Глеб. Мне 12 лет!

Раиса Коротких
       «Скажи-ка, дядя, ведь не даром Москва, спаленная пожаром, Французу отдана? Ведь были ж схватки боевые, Да, говорят, еще какие! Недаром помнит вся Россия Про день Бородина!»

Он учил эти стихи легко и трудно. Учил с бабушкой. Она была строгой, но с ней было легко и просто. Она любила, когда он быстро запоминал. Щедро хвалила, радовалась.

         Мама любила его слушать, но она была постоянно очень занята, ему не хотелось тратить ее время, и ему было очень жалко маму. «Скорее бы подрасти. Пойду учиться и работать, буду ей помогать», - думал он, молча прислонясь к маминому такому теплому, такому родному плечу.

        Читал стихотворение сестренке. Она удивленно смотрела на него своими огромными серыми глазами. Молчала, но в ее таких необыкновенных глазах он словно видел сражающих солдат на Бородинском поле, море крови от схваток боевых. Казалось, она вот-вот выдохнет: «Да, были люди в наше время» - продолжая слова Лермонтова так, словно они только что пришли ей самой в голову. «Умная моя сестренка», - проносилось в его голове, но он молчал, почему-то стесняясь своих теплых чувств к этой чудо-девчушке. Вспоминал где-то слышанные слова: «Телячьи нежности, телячьи нежности», за которыми хотелось скрыть то настоящее, что он чувствовал к этой худой, все время скачущей куда-то за своими мечтами, но такой классной сестренке.

      "Скажи-ка, дядя, ведь не даром Москва, спаленная пожаром, Французу отдана?"    Учил долго с дедушкой Сережей. Дорогим его дедом Сережей. Выучил все наизусть. Но большую его часть деда забрал куда-то с собой в дальний-дальний путь. «Вернись, деда. Мне тебя очень-очень не хватает», -просил он часто-часто, поглядывая вверх. Впервые его еще неокрепшее сердце не принимало случившееся. Нет, пожалуй, не впервые. Сердце не принимало, когда расстались папа и мама. «Зачем? Почему?» - он отказывался понимать. Время шло, он радовался, когда видел папу, уезжал с ним вместе в дальние края. Мама и папа были всегда с ним, хотя и не вместе.

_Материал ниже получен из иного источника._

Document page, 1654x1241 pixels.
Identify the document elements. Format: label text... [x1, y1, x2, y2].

      Но деда Сережа ушел навсегда-навсегда. Когда никто не видел и не слышал, он читал деде Сереже его любимые стихотворения «Чуть помедленнее кони, чуть помедленнее», - эти сточки Высоцкого он теперь чувствовал  также хорошо, как его большой друг деда Сережа. «Знаешь, деда, я вчера был в церкви, поставил за тебя свечку». «Ты видел, да?», - тихо, чтобы никто не слышал, рассказывал он деде. Потом, дома, удивился, что начинал читать «Бородино», вспомнив на время весь текст.

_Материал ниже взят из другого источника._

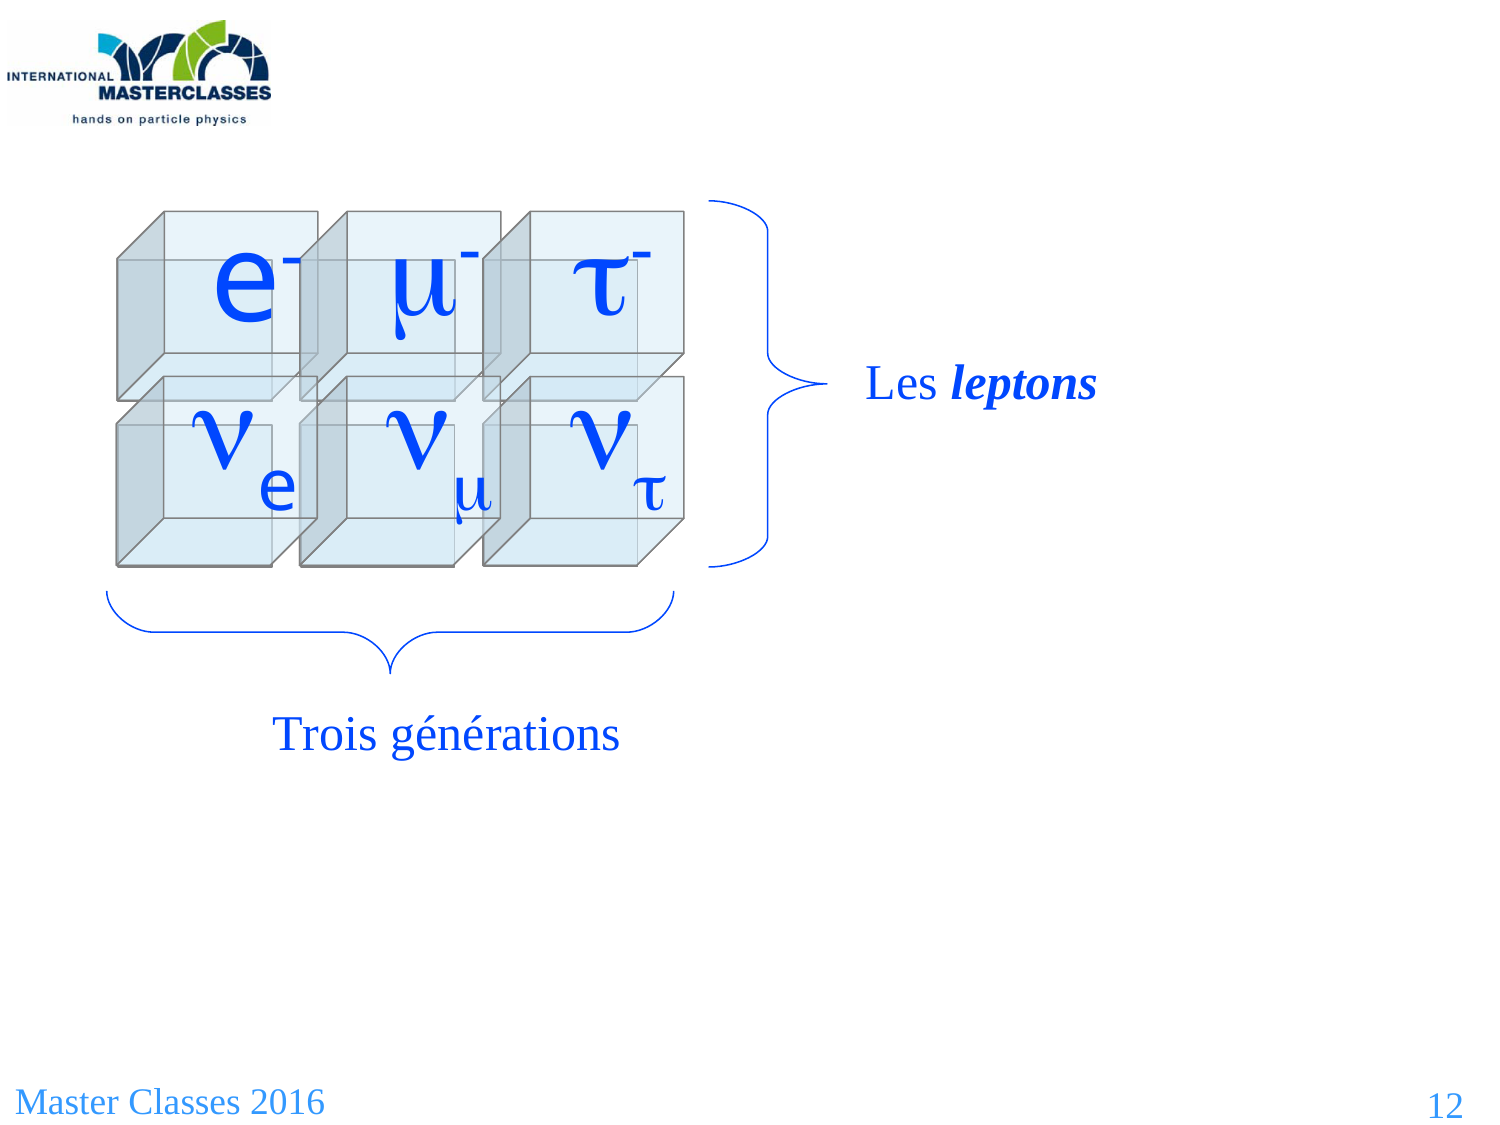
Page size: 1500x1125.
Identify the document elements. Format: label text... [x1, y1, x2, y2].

       А дома, необычного дома под Москвой, на даче, где он сейчас жил, его ждали Р.В.и В.Л. Он видел их в Москве давно и успел позабыть.

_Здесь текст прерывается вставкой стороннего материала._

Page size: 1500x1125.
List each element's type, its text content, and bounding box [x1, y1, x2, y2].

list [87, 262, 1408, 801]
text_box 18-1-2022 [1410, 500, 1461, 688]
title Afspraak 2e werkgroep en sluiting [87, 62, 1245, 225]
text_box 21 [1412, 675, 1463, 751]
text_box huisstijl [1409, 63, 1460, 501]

      Р.В. стала старенькой, очень слабой, но она еще пишет рассказы, даже книги. Немного почитала мне, понравилось. Она очень требовательна ко мне, хотя относится хорошо, но хочет, чтобы все во мне было только «отлично». Я понимаю ее, но это очень трудно. Мне еще о многом надо подумать, хочется оправдать надежды.

    Больше всего мне было хорошо с В.Л. Он профессор-физик, много работает, очень много знает – и об устройстве мира, о звездах, и о каких-то «черных дырах», о которых я раньше и не слышал. О многом -многом. Он все умеет делать своими руками. Мы часто вместе с сестренкой гуляли с ним, запускали воздушного змея, бегали босиком по лужам. Вместе возили в тачке дрова, читали вслух. Все было очень интересно. Я хотел бы с ним видеться чаще, учиться у него всему.

      Спасибо этому дому, в котором я встретил свой 12-ый год рождения. Мне кажется, что я очень вырос. Скоро приедет мамочка и заберет меня. Я говорю честно, что хотел бы вернуться сюда еще.  Мне кажется, что я здесь был, как говорил Лермонтов в «Бородино»  -  «не даром!»

      Мне хочется еще лучше учиться, расти, бегать по лужам, много читать, радоваться жизни.  Всем – привет в мои 12 лет!  Ваш Глеб.